C'est une émission de télévision que l'on devait faire à Québec pour l'impôt fédéral ou provincial. On devait expliquer aux gens comme produire leurs impôts. J'avais en tête la chanson "Jambalaya" et j'ai trouvé un titre qui y ressemblait. Tony Roman a produit la chanson sur disque. C'était pas pire, mais ça n'a pas marché.

L'ABITIBI (1975) :

Il n'y a pas vraiment d'anecdote reliée à cette chanson. Lors des fêtes du 75e anniversaire de Rouyn-Noranda, on a produit un disque "Les découvreurs de l'Abitibi". Ils désiraient avoir "Méo Penché" et "Abitibi". La chanson a été interprétée par un groupe de chanteurs classiques, c'était très beau ! Ça m'a fait bien plaisir !

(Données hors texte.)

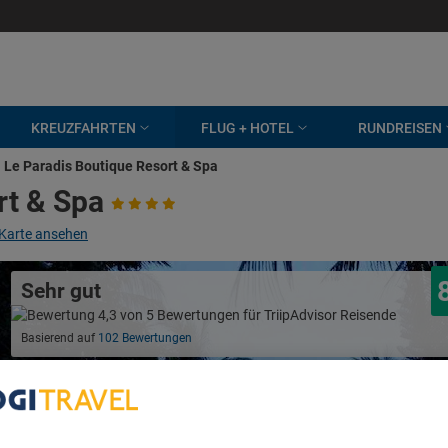
KREUZFAHRTEN
FLUG + HOTEL
RUNDREISEN
Le Paradis Boutique Resort & Spa
rt & Spa
Karte ansehen
Sehr gut
Basierend auf
102 Bewertungen
bout Your Privacy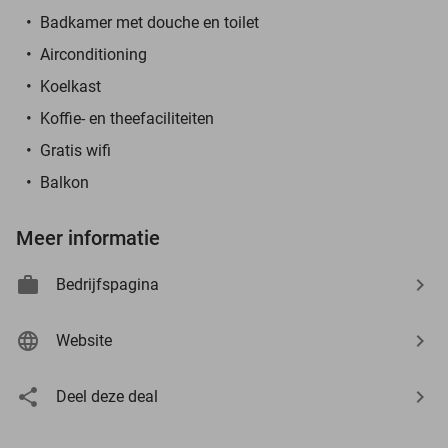
Badkamer met douche en toilet
Airconditioning
Koelkast
Koffie- en theefaciliteiten
Gratis wifi
Balkon
Meer informatie
Bedrijfspagina
Website
Deel deze deal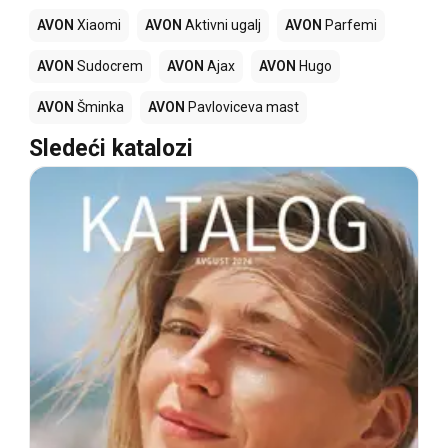
AVON
Xiaomi
AVON
Aktivni ugalj
AVON
Parfemi
AVON
Sudocrem
AVON
Ajax
AVON
Hugo
AVON
Šminka
AVON
Pavloviceva mast
Sledeći katalozi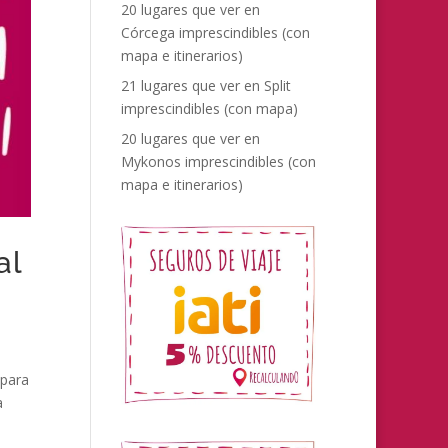
20 lugares que ver en
Córcega imprescindibles (con
mapa e itinerarios)
21 lugares que ver en Split
imprescindibles (con mapa)
20 lugares que ver en
Mykonos imprescindibles (con
mapa e itinerarios)
al
 para
a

UN CANADIEN ANGLAIS (1975) :

C'est sur le premier album. C'est fait à partir d'un histoire qu'on se racontait dans le temps. Y'avait la compétition entre les anglais et les québécois...

LES GENS HEUREUX (1978) :

Je cherchais de belles chansons avec Yves Lapierre. C'est un nommé Legault qui m'a donné l'idée. J'y ai inclus Jean Lapointe là-dedans. "Les gens qu'on aime, les Jean Lapointe...". Je ne l'ai pas mis sur la nouvelle version parce que Jean ne m'en a jamais parlé. J'ai figuré qu'il n'aimait pas bien ça que je mentionne son nom dans la chanson.

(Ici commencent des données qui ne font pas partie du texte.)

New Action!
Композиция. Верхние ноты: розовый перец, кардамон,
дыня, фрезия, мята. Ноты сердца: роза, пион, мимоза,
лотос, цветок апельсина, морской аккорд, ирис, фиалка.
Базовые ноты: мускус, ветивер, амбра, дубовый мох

DONNE DONNE DONNE (1983) :

Un moment donné, une compagnie de financement m'a approchée pour contacter des clients. Je me suis laissé embarqué là-dedans ! J'ai fait ça deux, trois semaines, ma petite serviette, ma cravate. Lorsque j'arrivais au bureau, on croyait voir une apparition ! Je devais expliquer que je recherchais un " side-line ". Un matin, je pars de la maison avec ma petite valise, ma cravate et mon veston. J'entre dans mon char, je pars le moteur... j'éteins le moteur, je reviens à la maison, " décrisse " la cravate et je saute dans mes shorts. Je prends ma guitare et je fais "Donne donne donne" en quatre heures ! C'est la chanson que j'ai écrite le plus rapidement. L'idée vient de ce que j'avais déjà entendu : "Donne, donne, ça va te revenir".

LES ROBIDOUX (1987) :

Je volais en avion pour Air Mont-Laurier. Y'a une famille de Robidoux, près de l'Annonciation, qui existe et avec lesquels j'allais à la pêche et à la chasse. J'ai fait la chanson quelques fois en spectacle. En chanson, c'était pas pire... Mais je me suis dit que si je la refais, je la refais en rap ! À ce moment-là, ça va être différent, ça va être nouveau. Je la fais en spectacle en rap, c'est pas mal meilleur.



S'IL RESTE UN PEU D'AMOUR (2001) :

C'est dédié à une personne vis-à-vis laquelle je me demandais vraiment comment ça se fait... je me disais : " S'il reste un peu d'amour, ça pourrait s'arranger ". Elle est très vraie cette chanson-là. Je l'ai écrite sous le coup de l'émotion. Je pense que c'est une de mes meilleures chansons.

LE PILOTE DE BROUSSE (2001) :

C'est un peu un hommage aux pilotes de brousse. Je ne sais pas s'ils ont l'impression que je ris d'eux. J'espère qu'ils ont le sens de l'humour ! C'est une chanson humoristique, en country avec les effets de guitare de moi et de Bob Stanley. C'est une chanson qui est le fun, amusante et intéressante.